Une logique à laquelle le mage de l’ombre ne trouvait, ici aussi, pas grand-chose à redire.
- C’est un joli conte, mais je ne sais pas si mon avis est réellement pertinent. Il est probable que je me serai bien entendu avec le dernier mage. Notre courte vie doit être un motivateur, pas une raison de désespérer : autant se dépasser et accomplir ce qui nous tient à cœur durant cette période restreinte. Je ne pense pas que la recherche de puissance soit mauvaise en soi, tant qu’elle sert un but plus noble. Si je me souviens bien, Shyish est aussi la foi en quelque chose de supérieur à la vie humaine, n’est-ce pas ? Que ce pour quoi nous nous battons et ce que nous construisons peut être éternel, contrairement à nous. Alors s’il a vécu en cherchant à s’améliorer pour ne pas laisser un tel drame similaire à son duel se reproduire ; et qu’il a péri sereinement en sachant qu’il avait fait ce qui était en son pouvoir pour défendre cette cause, je suis heureux pour lui.
Si les deux acolytes avaient jusque là réussi à conserver un semblant de sérieux, les dernières paroles de Karil firent cependant dériver la discussion de manière irréversible. Le compagnon n’en était plus étonné à ce stade : dés qu’un homme apprenait que les mages gris pouvaient effectivement modifier leur apparence, ce genre de remarque grivoise lui revenait toujours au visage, aussi n’essayait-il même pas de dissiper les doutes de ses interlocuteurs.
- Dis toi juste que ça fait partit des inconnues de la vie. Tu ne pourras jamais savoir si Sigmar est véritablement un dieu, si le chaos peut être vaincu, ou si je suis bien un garçon. Il faut savoir vivre avec ses incertitudes !
Ou réussir à noyer ces questions existentielles dans l’alcool, solution que le mage pourpre semblait favoriser.

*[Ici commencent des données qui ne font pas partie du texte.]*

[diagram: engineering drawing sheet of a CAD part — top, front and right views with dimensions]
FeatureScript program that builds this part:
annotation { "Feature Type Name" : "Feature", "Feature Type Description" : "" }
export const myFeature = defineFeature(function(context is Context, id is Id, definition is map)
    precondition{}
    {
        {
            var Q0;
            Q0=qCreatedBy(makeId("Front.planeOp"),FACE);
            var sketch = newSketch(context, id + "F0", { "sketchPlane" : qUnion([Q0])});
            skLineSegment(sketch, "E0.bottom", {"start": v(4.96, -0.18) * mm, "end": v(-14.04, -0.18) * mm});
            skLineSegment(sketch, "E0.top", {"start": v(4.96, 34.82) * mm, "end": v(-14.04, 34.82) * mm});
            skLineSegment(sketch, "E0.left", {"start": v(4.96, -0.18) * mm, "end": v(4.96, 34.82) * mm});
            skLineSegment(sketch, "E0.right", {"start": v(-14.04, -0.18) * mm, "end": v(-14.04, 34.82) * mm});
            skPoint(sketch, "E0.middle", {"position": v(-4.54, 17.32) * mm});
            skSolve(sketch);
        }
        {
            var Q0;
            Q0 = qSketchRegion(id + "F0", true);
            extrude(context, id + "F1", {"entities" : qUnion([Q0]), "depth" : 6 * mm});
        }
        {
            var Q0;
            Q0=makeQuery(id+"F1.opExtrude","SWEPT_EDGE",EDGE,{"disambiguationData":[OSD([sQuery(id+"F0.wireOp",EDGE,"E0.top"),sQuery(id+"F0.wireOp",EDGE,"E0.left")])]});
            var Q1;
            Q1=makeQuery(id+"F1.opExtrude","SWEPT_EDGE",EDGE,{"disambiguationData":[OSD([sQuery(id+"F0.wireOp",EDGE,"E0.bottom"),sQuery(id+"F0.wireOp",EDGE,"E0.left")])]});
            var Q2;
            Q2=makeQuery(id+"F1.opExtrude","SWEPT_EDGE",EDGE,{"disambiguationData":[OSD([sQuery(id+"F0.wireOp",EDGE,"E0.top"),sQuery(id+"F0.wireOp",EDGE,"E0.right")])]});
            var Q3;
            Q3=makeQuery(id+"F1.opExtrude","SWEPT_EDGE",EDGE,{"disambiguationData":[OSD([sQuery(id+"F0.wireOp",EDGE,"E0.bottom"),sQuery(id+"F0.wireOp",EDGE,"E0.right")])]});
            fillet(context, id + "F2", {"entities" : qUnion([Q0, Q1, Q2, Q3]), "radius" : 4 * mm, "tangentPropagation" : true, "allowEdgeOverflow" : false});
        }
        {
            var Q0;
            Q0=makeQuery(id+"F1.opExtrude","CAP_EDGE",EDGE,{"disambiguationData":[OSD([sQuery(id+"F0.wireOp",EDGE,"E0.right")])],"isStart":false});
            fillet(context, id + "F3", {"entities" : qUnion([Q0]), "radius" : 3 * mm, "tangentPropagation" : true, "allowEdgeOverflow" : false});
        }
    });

Une fois les bouteilles de vin récupérées, et les paris pris (dont celui de Daine), le duo s’éclipsa rapidement pour revenir dans les gradins, afin de ne pas louper le prochain match. Combat pour lequel Faust avait un intérêt tout particulier, puisque mettant en vedette son grand favori : l’élémentaire de Ghur. Et autant dire que le jeune homme ne fut assurément pas déçu ! Bien que toujours équilibré, l’affrontement lui parut beaucoup moins serré que les deux précédents. Dans une démonstration de force qui rappelait à tous pourquoi la magie d’Ambre se spécialisait notamment dans la traque des monstres, l’incarnation découpa méthodiquement les appendices noueux du kharybdiss, jusqu’à ce que la créature, désormais privée de ses têtes, s’écroule au sol. En plus de sa puissance brute, l’élémentaire semblait faire preuve d’une intelligence animale le rendant plus redoutable encore. Rien de mieux que l’incarnation de la bête pour remporter un tournoi de monstres !
Visiblement satisfait, l'umbramancien se balança doucement de gauche à droite, avant d'adresser un sourire taquin à Karil, qui avait étrangement préféré ne pas faire confiance à un être de pure magie.
- Je t’avais dit de parier sur l’élémentaire. En tant que mage, quand même, ça ne te rend pas un peu curieux ? Imagine ce que pourrait donner une telle créature pour Shyish ou Ulgu…
Par contre, pour ce qui était du prochain combat, là, le jeune homme allait devoir se fier à ses impressions. Il ne connaissait ni le dragon-crapaud, ni cet Ettin qui peinait visiblement à rentrer dans sa cage, mais l'affrontement précédent lui avait bien prouvé que la taille et la carrure ne faisaient pas tout. Malgré le physique aussi grotesque qu’imposant de l’Ettin, le magicien préféra donc se laisser tenter par ce prétendu dragon, bien que ce dernier ne semblait pas partager beaucoup de traits en commun avec les nobles créatures des légendes.